Problem to solve =>
Go through the data and tally the lines that hold the string "tengok". Reply with the total alone.

Saved data entries
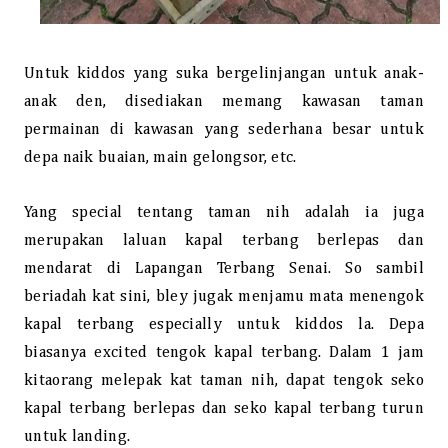
Untuk kiddos yang suka bergelinjangan untuk anak-
anak den, disediakan memang kawasan taman
permainan di kawasan yang sederhana besar untuk
depa naik buaian, main gelongsor, etc.
Yang special tentang taman nih adalah ia juga
merupakan laluan kapal terbang berlepas dan
mendarat di Lapangan Terbang Senai. So sambil
beriadah kat sini, bley jugak menjamu mata menengok
kapal terbang especially untuk kiddos la. Depa
biasanya excited tengok kapal terbang. Dalam 1 jam
kitaorang melepak kat taman nih, dapat tengok seko
kapal terbang berlepas dan seko kapal terbang turun
untuk landing.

Problem solution =>
2